Apply what you read —
**1.** In the article on the House science committee chair race, rewrite everything from "The chair of" down to "statement to ScienceInsider.", renaming "ScienceInsider" to "the ScienceInsider news blog" throughout.
**2.** According to the article on the House science committee chair race, what term limit has the current chair, Ralph Hall, reached?

━━━ Source document

The chair of the US House of Representative's Committee on Science, Space, and Technology is up for grabs, and ScienceInsider reports that there are three Republican representatives vying for the spot: Lamar Smith (R-TX), James Sensenbrenner (R-WI), and Dana Rohrabacher (R-CA). "All three candidates are conservative Republicans with at least 24 years of service on the science committee," ScienceInsider says. The current chair, Ralph Hall (R-TX), has reached the term limit of six years.
Smith says that as chair of the science committee, he would emphasize plans to support innovation and the economy. "If given the opportunity to chair the Science Committee, I will promote legislation that encourages scientific discoveries, space exploration, and the application of new technologies to expand our economy and create jobs for American workers," he said in a statement to ScienceInsider.
Sensenbrenner then tells ScienceInsider that he'd focus on maintaining peer review, but also on beefing up science education. "When I see surveys that have American students ranked 25th in the world in science and Chinese students ranked first, that's really scary," he says. "I don't know what it will take to wake up everybody to the fact that our standard of living is based on productivity, which is based on math and science and students graduating and inventing and building state of the art things that have never been seen before. Sputnik woke us up out of our sleep back in the 1950s and we may need to have another wake up call to be able to play catch up."
Finally, Rohrbacher says that he offers "energy and passion." He adds that he'll "be finding ways of making the science and technology committee a vehicle for Republican solutions to problems, as opposed to the Democrats' bureaucracy and more government spending."
ScienceInsider notes that "congressional-watchers say that each candidate has influential allies, but they put their money on Smith." Whoever gets the leadership spot of the committee, it adds that "outsiders are predicting the science panel will be far more active than was the case under Hall's leadership."

━━━━━━
━━━ Given data

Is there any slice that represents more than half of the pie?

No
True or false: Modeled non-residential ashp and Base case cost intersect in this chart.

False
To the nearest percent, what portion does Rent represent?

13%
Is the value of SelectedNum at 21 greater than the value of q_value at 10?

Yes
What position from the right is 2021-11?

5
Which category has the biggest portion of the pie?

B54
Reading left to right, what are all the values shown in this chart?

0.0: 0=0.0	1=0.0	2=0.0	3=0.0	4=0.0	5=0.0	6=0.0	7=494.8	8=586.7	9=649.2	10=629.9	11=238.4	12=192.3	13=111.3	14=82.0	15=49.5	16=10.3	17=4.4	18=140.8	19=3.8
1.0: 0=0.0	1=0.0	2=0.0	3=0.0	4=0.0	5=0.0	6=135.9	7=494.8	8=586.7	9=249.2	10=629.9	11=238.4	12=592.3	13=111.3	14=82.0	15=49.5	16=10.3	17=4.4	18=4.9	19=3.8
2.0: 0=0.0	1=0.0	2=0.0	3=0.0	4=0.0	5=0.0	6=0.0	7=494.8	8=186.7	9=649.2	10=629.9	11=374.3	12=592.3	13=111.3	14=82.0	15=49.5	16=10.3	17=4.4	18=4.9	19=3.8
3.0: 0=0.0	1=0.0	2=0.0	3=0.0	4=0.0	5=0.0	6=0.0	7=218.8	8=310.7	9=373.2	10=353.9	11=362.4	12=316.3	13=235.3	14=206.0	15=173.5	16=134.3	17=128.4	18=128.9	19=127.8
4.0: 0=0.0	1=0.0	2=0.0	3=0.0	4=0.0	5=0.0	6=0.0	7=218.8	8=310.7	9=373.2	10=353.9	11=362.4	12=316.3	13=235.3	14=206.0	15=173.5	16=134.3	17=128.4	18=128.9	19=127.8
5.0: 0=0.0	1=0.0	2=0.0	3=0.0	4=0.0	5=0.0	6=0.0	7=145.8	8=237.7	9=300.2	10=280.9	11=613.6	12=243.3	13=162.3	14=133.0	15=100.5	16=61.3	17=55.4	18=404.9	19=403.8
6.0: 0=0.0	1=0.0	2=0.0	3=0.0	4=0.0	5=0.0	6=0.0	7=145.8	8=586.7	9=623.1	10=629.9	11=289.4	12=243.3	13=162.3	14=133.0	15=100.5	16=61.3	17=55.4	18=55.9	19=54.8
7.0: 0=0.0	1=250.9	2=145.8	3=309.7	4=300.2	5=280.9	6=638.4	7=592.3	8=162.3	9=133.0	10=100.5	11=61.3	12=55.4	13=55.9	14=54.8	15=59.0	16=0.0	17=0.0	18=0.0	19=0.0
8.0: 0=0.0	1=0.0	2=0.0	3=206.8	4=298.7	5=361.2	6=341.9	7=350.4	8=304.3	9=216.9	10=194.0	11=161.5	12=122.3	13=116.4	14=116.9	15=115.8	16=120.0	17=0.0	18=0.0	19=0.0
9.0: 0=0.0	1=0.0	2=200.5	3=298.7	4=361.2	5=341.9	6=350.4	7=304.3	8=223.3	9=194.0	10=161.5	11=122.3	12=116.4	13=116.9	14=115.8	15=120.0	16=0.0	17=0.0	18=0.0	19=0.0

━━━━━━

Task-by-task results —
**1.**
The chair of the US House of Representative's Committee on Science, Space, and Technology is up for grabs, and the ScienceInsider news blog reports that there are three Republican representatives vying for the spot: Lamar Smith (R-TX), James Sensenbrenner (R-WI), and Dana Rohrabacher (R-CA). "All three candidates are conservative Republicans with at least 24 years of service on the science committee," the ScienceInsider news blog says. The current chair, Ralph Hall (R-TX), has reached the term limit of six years.
Smith says that as chair of the science committee, he would emphasize plans to support innovation and the economy. "If given the opportunity to chair the Science Committee, I will promote legislation that encourages scientific discoveries, space exploration, and the application of new technologies to expand our economy and create jobs for American workers," he said in a statement to the ScienceInsider news blog.

**2.** Six years.